Франц улыбнулся: Альбер воображал, что у него очень бледный цвет лица.
— Я и сам убежден, — сказал ему Франц, — что страх графини перед этим человеком просто фантазия. Вы не слыхали, он что-нибудь говорил?
— Говорил, но только по-новогречески. Я догадался об этом по нескольким исковерканным греческим словам. Надо вам сказать, дорогой мой, что в коллеже я был очень силен в греческом.
— Так он говорил по-новогречески?
— По-видимому.
— Сомнений нет, — прошептал Франц, — это он.
— Что вы сказали?
— Ничего. Что вы тут делали?
— Готовил вам сюрприз.
— Какой?
— Вы знаете, что коляску достать невозможно.
— Еще бы. Мы сделали все, что в человеческих силах, и ничего не достали.
— Так вот, меня осенила блестящая идея.
Франц недоверчиво взглянул на Альбера.
— Дорогой мой, — сказал Альбер, — вы удостоили меня таким взглядом, что мне следовало бы вызвать вас на дуэль.
— Я готов принять ваш вызов, если ваша идея действительно так хороша, как вы утверждаете.
— Слушайте.
— Слушаю.
— Коляску достать нельзя?
— Нельзя.
— И лошадей тоже?
— Тоже.
— Но можно достать телегу?
— Может быть.
— И пару волов?
— Вероятно.
— Ну так вот, дорогой мой! Это нам и нужно. Я велю разукрасить телегу, мы оденемся неаполитанскими жнецами и изобразим в натуре знаменитую картину Леопольда Робера. Если, для большего сходства, графиня согласится надеть костюм крестьянки из Поццуоли или Сорренто, маскарад будет еще удачнее: она так хороша собой, что ее непременно примут за оригинал "Женщины с младенцем".

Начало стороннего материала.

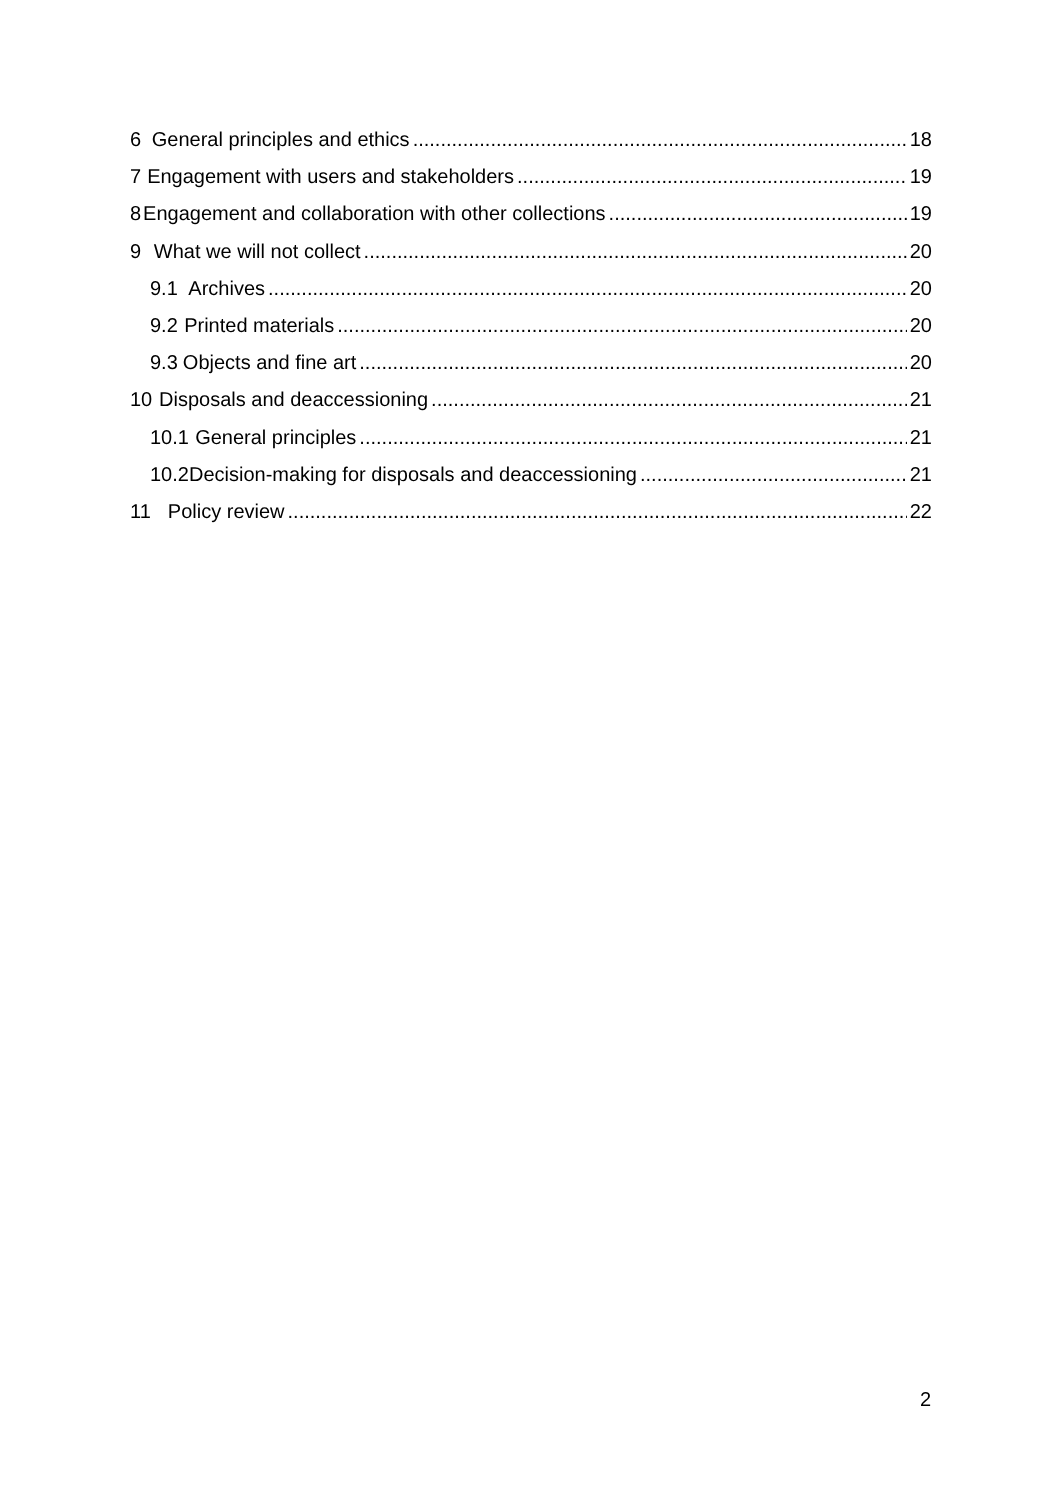6 General principles and ethics 18
7 Engagement with users and stakeholders 19
8 Engagement and collaboration with other collections 19
9 What we will not collect 20
9.1 Archives 20
9.2 Printed materials 20
9.3 Objects and fine art 20
10 Disposals and deaccessioning 21
10.1 General principles 21
10.2 Decision-making for disposals and deaccessioning 21
11 Policy review 22
2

— Ей-Богу, — воскликнул Франц, — на этот раз вы правы, и это действительно счастливая мысль!
— И самая патриотическая: она воскрешает времена наших королей-лодырей! А, господа римляне, вы думали, что мы будем рыскать по вашим улицам пешком, как лаццарони, только потому, что у вас не хватает колясок и лошадей! Ну так мы их изобретем!
— И вы уже поделились с кем-нибудь этим гениальным изобретением?
— С нашим хозяином. Вернувшись из театра, я позвал его сюда и изложил ему свои желания. Он уверяет, что нет ничего лучше; я хотел, чтобы волам позолотили рога, но он говорит, что на это нужно три дня: нам придется отказаться от этой роскоши.
— А где он?
— Кто?
— Хозяин.
— Отправился за телегой. Завтра, может быть, уже будет поздно.
— Так он даст нам ответ еще сегодня?
— Я его жду.
В эту минуту дверь приоткрылась и показалась голова метра Пастрини.
— Permesso?[20]—спросил он.
— Разумеется, можно! — воскликнул Франц.
— Ну что? — спросил Альбер. — Нашли вы нам телегу и волов?
— Я нашел кое-что получше, — отвечал хозяин, по всей видимости весьма довольный собой.
— Остерегитесь, дорогой хозяин, — сказал Альбер, — от добра добра не ищут.